Challenging some recent media reports, Roncarolo and other San Raffaele scientists deny that they are planning to leave due to the debt problems. Three scientists who have recently won much-desired European Research Council (ERC) grants—Giulio Cossu, Fulvio Mavilio, and Michele De Palma—are about to relocate to foreign institutions, but ERC grants allow researchers to work wherever they chose for the most part. "Their career moves started long before the economical disaster reached the surface," says Roberto Sitia, a San Raffaele senior scientist. "They will be a big loss for our institute right now, and a failure for the whole country." Still, Sitia acknowledges the financial problems are having some temporary impact. "Now we are not able to hire the future Cossu. Recruiting is on standby and I would not be surprised if our young lions were also looking around."

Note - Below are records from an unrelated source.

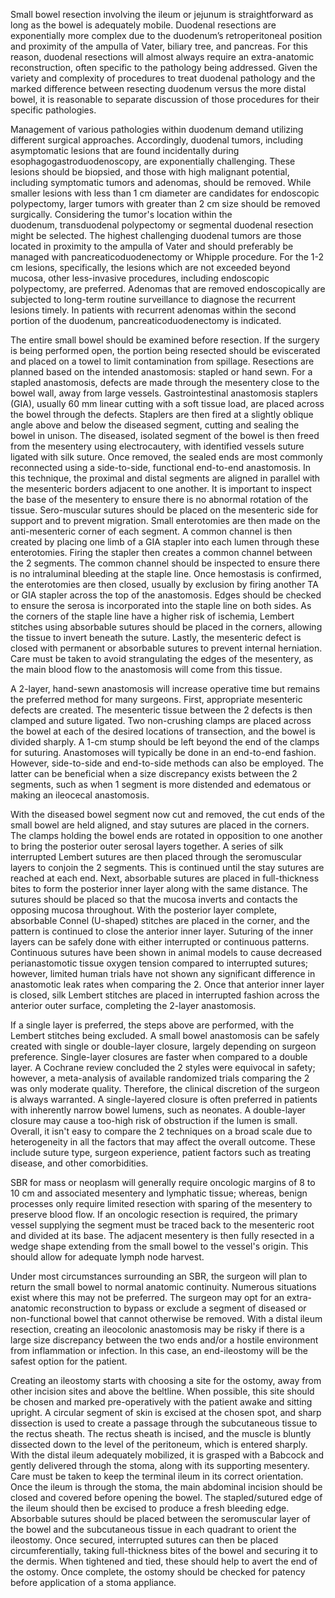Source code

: Small bowel resection involving the ileum or jejunum is straightforward as long as the bowel is adequately mobile. Duodenal resections are exponentially more complex due to the duodenum’s retroperitoneal position and proximity of the ampulla of Vater, biliary tree, and pancreas. For this reason, duodenal resections will almost always require an extra-anatomic reconstruction, often specific to the pathology being addressed. Given the variety and complexity of procedures to treat duodenal pathology and the marked difference between resecting duodenum versus the more distal bowel, it is reasonable to separate discussion of those procedures for their specific pathologies.

Management of various pathologies within duodenum demand utilizing different surgical approaches. Accordingly, duodenal tumors, including asymptomatic lesions that are found incidentally during esophagogastroduodenoscopy, are exponentially challenging. These lesions should be biopsied, and those with high malignant potential, including symptomatic tumors and adenomas, should be removed. While smaller lesions with less than 1 cm diameter are candidates for endoscopic polypectomy, larger tumors with greater than 2 cm size should be removed surgically. Considering the tumor's location within the duodenum, transduodenal polypectomy or segmental duodenal resection might be selected. The highest challenging duodenal tumors are those located in proximity to the ampulla of Vater and should preferably be managed with pancreaticoduodenectomy or Whipple procedure. For the 1-2 cm lesions, specifically, the lesions which are not exceeded beyond mucosa, other less-invasive procedures, including endoscopic polypectomy, are preferred. Adenomas that are removed endoscopically are subjected to long-term routine surveillance to diagnose the recurrent lesions timely. In patients with recurrent adenomas within the second portion of the duodenum, pancreaticoduodenectomy is indicated.

The entire small bowel should be examined before resection. If the surgery is being performed open, the portion being resected should be eviscerated and placed on a towel to limit contamination from spillage. Resections are planned based on the intended anastomosis: stapled or hand sewn. For a stapled anastomosis, defects are made through the mesentery close to the bowel wall, away from large vessels. Gastrointestinal anastomosis staplers (GIA), usually 60 mm linear cutting with a soft tissue load, are placed across the bowel through the defects. Staplers are then fired at a slightly oblique angle above and below the diseased segment, cutting and sealing the bowel in unison. The diseased, isolated segment of the bowel is then freed from the mesentery using electrocautery, with identified vessels suture ligated with silk suture. Once removed, the sealed ends are most commonly reconnected using a side-to-side, functional end-to-end anastomosis. In this technique, the proximal and distal segments are aligned in parallel with the mesenteric borders adjacent to one another. It is important to inspect the base of the mesentery to ensure there is no abnormal rotation of the tissue. Sero-muscular sutures should be placed on the mesenteric side for support and to prevent migration. Small enterotomies are then made on the anti-mesenteric corner of each segment. A common channel is then created by placing one limb of a GIA stapler into each lumen through these enterotomies. Firing the stapler then creates a common channel between the 2 segments. The common channel should be inspected to ensure there is no intraluminal bleeding at the staple line. Once hemostasis is confirmed, the enterotomies are then closed, usually by exclusion by firing another TA or GIA stapler across the top of the anastomosis. Edges should be checked to ensure the serosa is incorporated into the staple line on both sides. As the corners of the staple line have a higher risk of ischemia, Lembert stitches using absorbable sutures should be placed in the corners, allowing the tissue to invert beneath the suture. Lastly, the mesenteric defect is closed with permanent or absorbable sutures to prevent internal herniation. Care must be taken to avoid strangulating the edges of the mesentery, as the main blood flow to the anastomosis will come from this tissue.

A 2-layer, hand-sewn anastomosis will increase operative time but remains the preferred method for many surgeons. First, appropriate mesenteric defects are created. The mesenteric tissue between the 2 defects is then clamped and suture ligated. Two non-crushing clamps are placed across the bowel at each of the desired locations of transection, and the bowel is divided sharply. A 1-cm stump should be left beyond the end of the clamps for suturing. Anastomoses will typically be done in an end-to-end fashion. However, side-to-side and end-to-side methods can also be employed. The latter can be beneficial when a size discrepancy exists between the 2 segments, such as when 1 segment is more distended and edematous or making an ileocecal anastomosis.

With the diseased bowel segment now cut and removed, the cut ends of the small bowel are held aligned, and stay sutures are placed in the corners. The clamps holding the bowel ends are rotated in opposition to one another to bring the posterior outer serosal layers together. A series of silk interrupted Lembert sutures are then placed through the seromuscular layers to conjoin the 2 segments. This is continued until the stay sutures are reached at each end. Next, absorbable sutures are placed in full-thickness bites to form the posterior inner layer along with the same distance. The sutures should be placed so that the mucosa inverts and contacts the opposing mucosa throughout. With the posterior layer complete, absorbable Connel (U-shaped) stitches are placed in the corner, and the pattern is continued to close the anterior inner layer. Suturing of the inner layers can be safely done with either interrupted or continuous patterns. Continuous sutures have been shown in animal models to cause decreased perianastomotic tissue oxygen tension compared to interrupted sutures; however, limited human trials have not shown any significant difference in anastomotic leak rates when comparing the 2. Once that anterior inner layer is closed, silk Lembert stitches are placed in interrupted fashion across the anterior outer surface, completing the 2-layer anastomosis.

If a single layer is preferred, the steps above are performed, with the Lembert stitches being excluded. A small bowel anastomosis can be safely created with single or double-layer closure, largely depending on surgeon preference. Single-layer closures are faster when compared to a double layer. A Cochrane review concluded the 2 styles were equivocal in safety; however, a meta-analysis of available randomized trials comparing the 2 was only moderate quality. Therefore, the clinical discretion of the surgeon is always warranted. A single-layered closure is often preferred in patients with inherently narrow bowel lumens, such as neonates. A double-layer closure may cause a too-high risk of obstruction if the lumen is small. Overall, it isn't easy to compare the 2 techniques on a broad scale due to heterogeneity in all the factors that may affect the overall outcome. These include suture type, surgeon experience, patient factors such as treating disease, and other comorbidities.

SBR for mass or neoplasm will generally require oncologic margins of 8 to 10 cm and associated mesentery and lymphatic tissue; whereas, benign processes only require limited resection with sparing of the mesentery to preserve blood flow. If an oncologic resection is required, the primary vessel supplying the segment must be traced back to the mesenteric root and divided at its base. The adjacent mesentery is then fully resected in a wedge shape extending from the small bowel to the vessel's origin. This should allow for adequate lymph node harvest.

Under most circumstances surrounding an SBR, the surgeon will plan to return the small bowel to normal anatomic continuity. Numerous situations exist where this may not be preferred. The surgeon may opt for an extra-anatomic reconstruction to bypass or exclude a segment of diseased or non-functional bowel that cannot otherwise be removed. With a distal ileum resection, creating an ileocolonic anastomosis may be risky if there is a large size discrepancy between the two ends and/or a hostile environment from inflammation or infection. In this case, an end-ileostomy will be the safest option for the patient.

Creating an ileostomy starts with choosing a site for the ostomy, away from other incision sites and above the beltline. When possible, this site should be chosen and marked pre-operatively with the patient awake and sitting upright. A circular segment of skin is excised at the chosen spot, and sharp dissection is used to create a passage through the subcutaneous tissue to the rectus sheath. The rectus sheath is incised, and the muscle is bluntly dissected down to the level of the peritoneum, which is entered sharply. With the distal ileum adequately mobilized, it is grasped with a Babcock and gently delivered through the stoma, along with its supporting mesentery. Care must be taken to keep the terminal ileum in its correct orientation. Once the ileum is through the stoma, the main abdominal incision should be closed and covered before opening the bowel. The stapled/sutured edge of the ileum should then be excised to produce a fresh bleeding edge. Absorbable sutures should be placed between the seromuscular layer of the bowel and the subcutaneous tissue in each quadrant to orient the ileostomy. Once secured, interrupted sutures can then be placed circumferentially, taking full-thickness bites of the bowel and securing it to the dermis. When tightened and tied, these should help to avert the end of the ostomy. Once complete, the ostomy should be checked for patency before application of a stoma appliance.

Moreover, several scientists with ERC grants who recently moved from the United States to join the San Raffaele Institute, such as immunologists Luca Guidotti and Matteo Iannacone, are still trying to resolve if their research funding is at risk. "The ERC must protect the financial interest of E.U. tax payers," says an ERC grant officer. For this reason and given that there are currently ongoing legal proceedings involving the San Rafaele Institute, the ERC cannot proceed with any new agreements to fund San Rafaelle researchers but it will continue to pay existing grants, the officer says.
While he is Catholic priest, Verzé didn't impose religious restrictions on the research conducted on the San Rafaelle campus and hired solely based on merit, according to scientists there. "Religion has never interfered with our science. During my 8 years of directorship, I never ever had any type of intrusion," says Jacopo Meldolesi, neuroscientist and the initial director of basic science at the institute.
The Vatican and Malacalza have not made any public statements about why they are interested in rescuing the biomedical center, nor have they issued comments about any new directions planned once they are in charge. With the favorable review from the bankruptcy court, San Rafaele's Roncarolo is hopeful that new money from the ERC, and other funding agencies, will soon flow again to Milan. "I would have expected more support, whereas there is a total closure by the E.U. This is surprising, because what we are going through will affect the entire European scientific community" she complains. "We are ready to go to Brussels and explain to ERC officers what the green light by the bankruptcy court means for our science."